With trading up on Nifty futures in the Singapore Exchange (SGX Nifty), translating to a significant loss in the market share for the National Stock Exchange (NSE), a standing council of experts was constituted by the government in 2013 to suggest measures for enhancing the competitiveness of Indian stock markets. While the council is expected to come out with its suggestions shortly, improving of competitiveness and regaining lost market share will involve policy initiatives on a range of systemic issues.
“While there are a number of issues such as capital controls and the taxation framework that the committee could look into, they should also examine the loss of competitiveness on account of trading hours and lower costs incurred in trading SGX Nifty,” says a market expert.
On the issue of trading hours, a Kotak Institutional Equities report points out that as Indian market timings do not overlap with US trading hours, SGX Nifty futures is the only hedging tool for market makers in globally listed exchange traded funds (ETFs). In fact, at least 15 per cent of SGX Nifty volumes are recorded after India trading hours.
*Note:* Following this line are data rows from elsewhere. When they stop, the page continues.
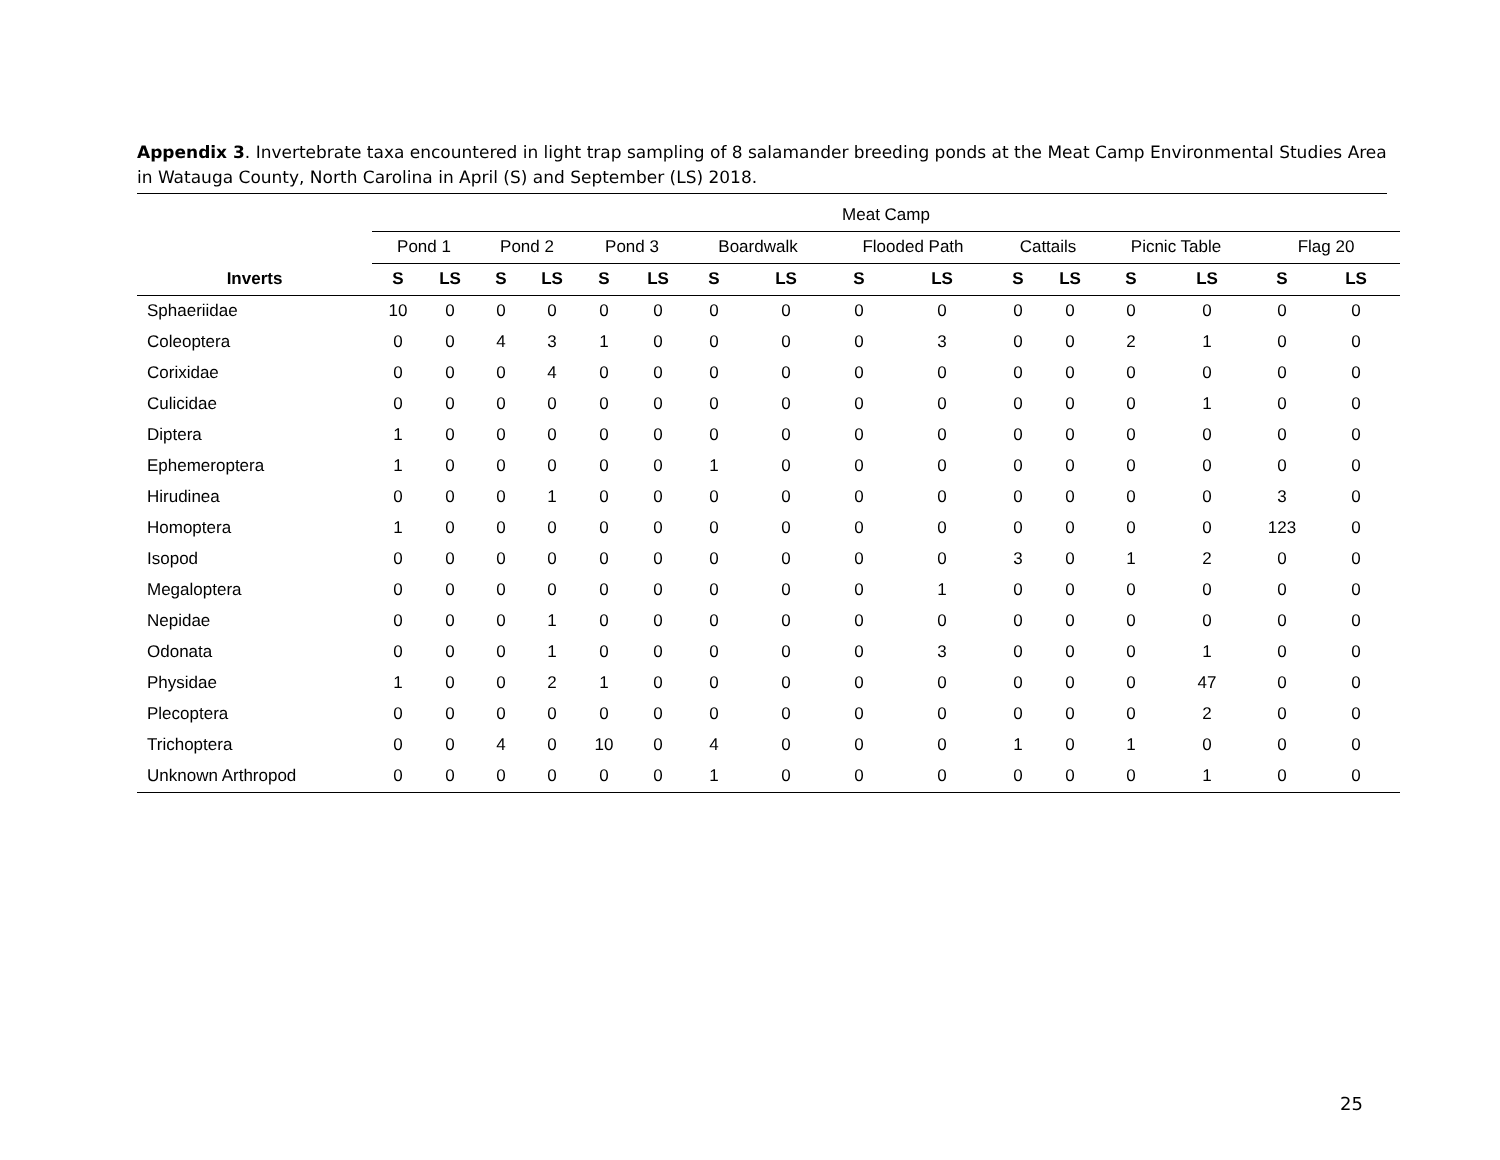Appendix 3. Invertebrate taxa encountered in light trap sampling of 8 salamander breeding ponds at the Meat Camp Environmental Studies Area in Watauga County, North Carolina in April (S) and September (LS) 2018.
| | Meat Camp | | | | | | | | | | | | | | | |
| --- | --- | --- | --- | --- | --- | --- | --- | --- | --- | --- | --- | --- | --- | --- | --- | --- |
| | Pond 1 | | Pond 2 | | Pond 3 | | Boardwalk | | Flooded Path | | Cattails | | Picnic Table | | Flag 20 | |
| Inverts | S | LS | S | LS | S | LS | S | LS | S | LS | S | LS | S | LS | S | LS |
| Sphaeriidae | 10 | 0 | 0 | 0 | 0 | 0 | 0 | 0 | 0 | 0 | 0 | 0 | 0 | 0 | 0 | 0 |
| Coleoptera | 0 | 0 | 4 | 3 | 1 | 0 | 0 | 0 | 0 | 3 | 0 | 0 | 2 | 1 | 0 | 0 |
| Corixidae | 0 | 0 | 0 | 4 | 0 | 0 | 0 | 0 | 0 | 0 | 0 | 0 | 0 | 0 | 0 | 0 |
| Culicidae | 0 | 0 | 0 | 0 | 0 | 0 | 0 | 0 | 0 | 0 | 0 | 0 | 0 | 1 | 0 | 0 |
| Diptera | 1 | 0 | 0 | 0 | 0 | 0 | 0 | 0 | 0 | 0 | 0 | 0 | 0 | 0 | 0 | 0 |
| Ephemeroptera | 1 | 0 | 0 | 0 | 0 | 0 | 1 | 0 | 0 | 0 | 0 | 0 | 0 | 0 | 0 | 0 |
| Hirudinea | 0 | 0 | 0 | 1 | 0 | 0 | 0 | 0 | 0 | 0 | 0 | 0 | 0 | 0 | 3 | 0 |
| Homoptera | 1 | 0 | 0 | 0 | 0 | 0 | 0 | 0 | 0 | 0 | 0 | 0 | 0 | 0 | 123 | 0 |
| Isopod | 0 | 0 | 0 | 0 | 0 | 0 | 0 | 0 | 0 | 0 | 3 | 0 | 1 | 2 | 0 | 0 |
| Megaloptera | 0 | 0 | 0 | 0 | 0 | 0 | 0 | 0 | 0 | 1 | 0 | 0 | 0 | 0 | 0 | 0 |
| Nepidae | 0 | 0 | 0 | 1 | 0 | 0 | 0 | 0 | 0 | 0 | 0 | 0 | 0 | 0 | 0 | 0 |
| Odonata | 0 | 0 | 0 | 1 | 0 | 0 | 0 | 0 | 0 | 3 | 0 | 0 | 0 | 1 | 0 | 0 |
| Physidae | 1 | 0 | 0 | 2 | 1 | 0 | 0 | 0 | 0 | 0 | 0 | 0 | 0 | 47 | 0 | 0 |
| Plecoptera | 0 | 0 | 0 | 0 | 0 | 0 | 0 | 0 | 0 | 0 | 0 | 0 | 0 | 2 | 0 | 0 |
| Trichoptera | 0 | 0 | 4 | 0 | 10 | 0 | 4 | 0 | 0 | 0 | 1 | 0 | 1 | 0 | 0 | 0 |
| Unknown Arthropod | 0 | 0 | 0 | 0 | 0 | 0 | 1 | 0 | 0 | 0 | 0 | 0 | 0 | 1 | 0 | 0 |
25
According to market participants, the other reason SGX is more competitive is the high transaction costs involved in trading in India. Currently, investors trading on Indian stock exchanges incur various costs in the form of brokerage fees, exchange transaction charges, turnover fees, service tax on brokerage paid, stamp duty and securities transaction tax (STT). While some of these charges are towards various services provided by the members and the exchange, others are statutory and regulatory in nature.
A detailed break-up of the comparative costs incurred in trading reveals the STT, levied at the rate of 0.01 per cent, accounts for a significant portion of the total costs. On a transaction of Rs 1 crore STT works out to Rs 1,000, while all other charges incurred add to Rs 423. Although removing the STT would make Indian markets more cost competitive, market participants feel “while the tax may not go, the committee could suggest lowering the rate”. Merely lowering the STT could significantly reduce the cost differential between the markets.
Even in the cash market, trading in India is costlier than in other countries. Globally, the total cost of trading lies in the range of 0.02 per cent to 0.21 per cent of the traded value. In India, according to market participants, trading costs are at the higher end of the spectrum, at 0.24 per cent. Of the total cost, nearly 50 per cent is accounted for by various statutory levies. STT alone accounts for 83 per cent of the total of statutory taxes/levies.
With offshore instrument (SGX Nifty) now accounting for 70 per cent of cumulative open interest across both exchanges, according to the Kotak report, the biggest threat is in terms of “price discovery”.
While the NSE will remain the price setter till domestic Nifty futures turnover exceeds that of the SGX Nifty, if trading volumes converge, “it is likely that NSE could end up following prices set on a US dollar denominated instrument trading on an offshore exchange”, implying that in the absence of reforms to make stock markets more competitive, trading in SGX Nifty futures is likely to overshadow its domestic counterpart.